What needs to be done
Set out every line of the rows below as a numbered list, omitting any blank lines.

#### Excerpted records ####

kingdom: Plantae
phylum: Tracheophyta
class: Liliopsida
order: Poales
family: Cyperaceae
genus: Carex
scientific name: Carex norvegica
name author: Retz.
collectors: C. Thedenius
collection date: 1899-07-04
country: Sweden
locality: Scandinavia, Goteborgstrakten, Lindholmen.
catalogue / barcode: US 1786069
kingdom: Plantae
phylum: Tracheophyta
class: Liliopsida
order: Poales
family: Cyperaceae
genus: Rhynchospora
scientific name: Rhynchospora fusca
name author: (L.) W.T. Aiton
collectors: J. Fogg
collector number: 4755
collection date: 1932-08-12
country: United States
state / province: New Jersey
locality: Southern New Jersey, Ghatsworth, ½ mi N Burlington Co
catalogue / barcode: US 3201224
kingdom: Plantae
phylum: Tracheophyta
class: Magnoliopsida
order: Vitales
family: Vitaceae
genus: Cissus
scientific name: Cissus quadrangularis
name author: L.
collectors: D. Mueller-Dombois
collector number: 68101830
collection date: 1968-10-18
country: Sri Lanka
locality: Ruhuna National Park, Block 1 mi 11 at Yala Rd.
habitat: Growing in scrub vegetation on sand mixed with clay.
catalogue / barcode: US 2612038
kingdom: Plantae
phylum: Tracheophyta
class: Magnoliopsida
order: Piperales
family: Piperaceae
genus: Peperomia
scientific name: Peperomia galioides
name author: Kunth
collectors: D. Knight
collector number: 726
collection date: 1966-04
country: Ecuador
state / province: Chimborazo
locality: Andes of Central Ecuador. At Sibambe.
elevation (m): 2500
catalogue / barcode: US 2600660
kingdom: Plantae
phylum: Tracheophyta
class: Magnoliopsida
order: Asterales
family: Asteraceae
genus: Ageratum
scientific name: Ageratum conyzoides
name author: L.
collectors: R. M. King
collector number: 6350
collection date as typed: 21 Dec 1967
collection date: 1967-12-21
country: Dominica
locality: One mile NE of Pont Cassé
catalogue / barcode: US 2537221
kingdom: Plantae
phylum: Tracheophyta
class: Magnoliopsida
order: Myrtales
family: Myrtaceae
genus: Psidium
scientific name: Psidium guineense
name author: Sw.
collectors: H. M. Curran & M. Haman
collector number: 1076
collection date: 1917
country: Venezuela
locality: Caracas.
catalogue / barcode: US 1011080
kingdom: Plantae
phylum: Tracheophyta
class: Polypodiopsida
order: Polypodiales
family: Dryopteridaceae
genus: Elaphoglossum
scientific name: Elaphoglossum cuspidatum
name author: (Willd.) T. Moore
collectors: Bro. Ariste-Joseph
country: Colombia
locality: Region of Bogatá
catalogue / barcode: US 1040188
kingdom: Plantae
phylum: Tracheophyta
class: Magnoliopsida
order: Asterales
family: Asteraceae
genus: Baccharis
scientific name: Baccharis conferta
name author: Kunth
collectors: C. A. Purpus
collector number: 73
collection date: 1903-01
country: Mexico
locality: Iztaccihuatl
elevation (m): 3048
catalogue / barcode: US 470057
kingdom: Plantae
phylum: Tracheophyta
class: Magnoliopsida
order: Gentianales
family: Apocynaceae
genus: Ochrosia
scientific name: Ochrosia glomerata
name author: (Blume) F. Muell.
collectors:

####

Solution to this exercise
1. kingdom: Plantae
2. phylum: Tracheophyta
3. class: Liliopsida
4. order: Poales
5. family: Cyperaceae
6. genus: Carex
7. scientific name: Carex norvegica
8. name author: Retz.
9. collectors: C. Thedenius
10. collection date: 1899-07-04
11. country: Sweden
12. locality: Scandinavia, Goteborgstrakten, Lindholmen.
13. catalogue / barcode: US 1786069
14. kingdom: Plantae
15. phylum: Tracheophyta
16. class: Liliopsida
17. order: Poales
18. family: Cyperaceae
19. genus: Rhynchospora
20. scientific name: Rhynchospora fusca
21. name author: (L.) W.T. Aiton
22. collectors: J. Fogg
23. collector number: 4755
24. collection date: 1932-08-12
25. country: United States
26. state / province: New Jersey
27. locality: Southern New Jersey, Ghatsworth, ½ mi N Burlington Co
28. catalogue / barcode: US 3201224
29. kingdom: Plantae
30. phylum: Tracheophyta
31. class: Magnoliopsida
32. order: Vitales
33. family: Vitaceae
34. genus: Cissus
35. scientific name: Cissus quadrangularis
36. name author: L.
37. collectors: D. Mueller-Dombois
38. collector number: 68101830
39. collection date: 1968-10-18
40. country: Sri Lanka
41. locality: Ruhuna National Park, Block 1 mi 11 at Yala Rd.
42. habitat: Growing in scrub vegetation on sand mixed with clay.
43. catalogue / barcode: US 2612038
44. kingdom: Plantae
45. phylum: Tracheophyta
46. class: Magnoliopsida
47. order: Piperales
48. family: Piperaceae
49. genus: Peperomia
50. scientific name: Peperomia galioides
51. name author: Kunth
52. collectors: D. Knight
53. collector number: 726
54. collection date: 1966-04
55. country: Ecuador
56. state / province: Chimborazo
57. locality: Andes of Central Ecuador. At Sibambe.
58. elevation (m): 2500
59. catalogue / barcode: US 2600660
60. kingdom: Plantae
61. phylum: Tracheophyta
62. class: Magnoliopsida
63. order: Asterales
64. family: Asteraceae
65. genus: Ageratum
66. scientific name: Ageratum conyzoides
67. name author: L.
68. collectors: R. M. King
69. collector number: 6350
70. collection date as typed: 21 Dec 1967
71. collection date: 1967-12-21
72. country: Dominica
73. locality: One mile NE of Pont Cassé
74. catalogue / barcode: US 2537221
75. kingdom: Plantae
76. phylum: Tracheophyta
77. class: Magnoliopsida
78. order: Myrtales
79. family: Myrtaceae
80. genus: Psidium
81. scientific name: Psidium guineense
82. name author: Sw.
83. collectors: H. M. Curran & M. Haman
84. collector number: 1076
85. collection date: 1917
86. country: Venezuela
87. locality: Caracas.
88. catalogue / barcode: US 1011080
89. kingdom: Plantae
90. phylum: Tracheophyta
91. class: Polypodiopsida
92. order: Polypodiales
93. family: Dryopteridaceae
94. genus: Elaphoglossum
95. scientific name: Elaphoglossum cuspidatum
96. name author: (Willd.) T. Moore
97. collectors: Bro. Ariste-Joseph
98. country: Colombia
99. locality: Region of Bogatá
100. catalogue / barcode: US 1040188
101. kingdom: Plantae
102. phylum: Tracheophyta
103. class: Magnoliopsida
104. order: Asterales
105. family: Asteraceae
106. genus: Baccharis
107. scientific name: Baccharis conferta
108. name author: Kunth
109. collectors: C. A. Purpus
110. collector number: 73
111. collection date: 1903-01
112. country: Mexico
113. locality: Iztaccihuatl
114. elevation (m): 3048
115. catalogue / barcode: US 470057
116. kingdom: Plantae
117. phylum: Tracheophyta
118. class: Magnoliopsida
119. order: Gentianales
120. family: Apocynaceae
121. genus: Ochrosia
122. scientific name: Ochrosia glomerata
123. name author: (Blume) F. Muell.
124. collectors:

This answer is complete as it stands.